Parting Words from Ken Ford
I have decided to step away from work.
This decision has been several years in the making, although I have — more or less effectively — avoided coming to this realization over that time.
Several life events have helped me realize that my ability to healthily — physically, mentally, and emotionally — balance my professional career with my personal life has become increasingly ineffective. Being somewhat older and somewhat wiser (or at least more aware of this lack of balance), I have come to the decision that to lead a healthier personal life, I need to step away from my career.
This is not an easy decision and, as I’ve said, I have been struggling to come to this point for several years. But once I allowed myself to see a life separate from my programming career, a lot of my anxiety and stress has eased.
I regret leaving in the middle of a project, but I think any “break up” (external or internal) is always challenging and will always feel ill-timed. In the interest of my health and serenity, this is the correct choice for me.
This decision has nothing to do with any individuals, teams, or projects. It has everything to do with me. I recently said, “Part (a lot?) of my [professional] success has been due to my frenetic pace, trying to outrun my self-doubt! And that just ain’t working any more.” I am tired, and want to “relax” and enjoy some quiet time, without work deadlines, without worrying that I am “failing”. Having never had any real computer science education (well, except for Introductory Pascal back in the early 80s!), I have always felt like an imposter. I feel I have succeeded by sheer dint of will, effort, and pace. At this point, I am exhausted.

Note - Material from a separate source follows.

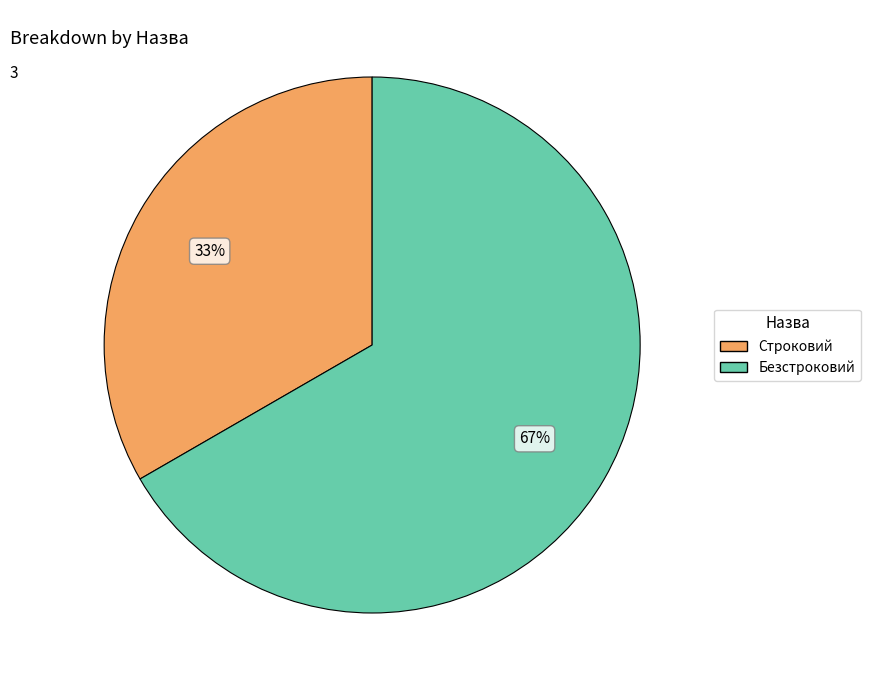

To the nearest percent, what is the combined percentage of Безстроковий and Строковий?

100%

I appreciate all who have shown me friendship, love, and support over the years. Almost to a person, I have been accepted and treated warmly throughout my career, and my current “crew” at Pistol Shrimp is no different. As I’ve stated, it’s not about “them” — it’s about me. I have never doubted the current and future success of any team I have been a part of, and that continues. But my future success needs to be based on more than my ability to think, react (and type!) quickly. Although slightly chagrined at realizing I’m just not producing work (or enjoyment) at the level I should be, I need to make this change.
Work has defined me for decades. That is probably unhealthy to the extreme to which I took it. I am grateful for what my career has afforded me, but I am relieved to look at a life beyond work. I suppose I may miss the daily challenges of work. Then again, maybe not! But I am looking forward to different challenges: helping my kids build their careers/lives, reading all those books I’ve been meaning to (and maybe getting the gumption to try writing one myself?!), becoming world renowned for my fantasy sports success 🙂. Mostly, though, I’m simply looking forward to not feeling inadequate for and overwhelmed by the tasks in front of me, whatever they may be.
Thanks again to any and all who have trudged alongside me on this journey. I couldn’t have done it without you!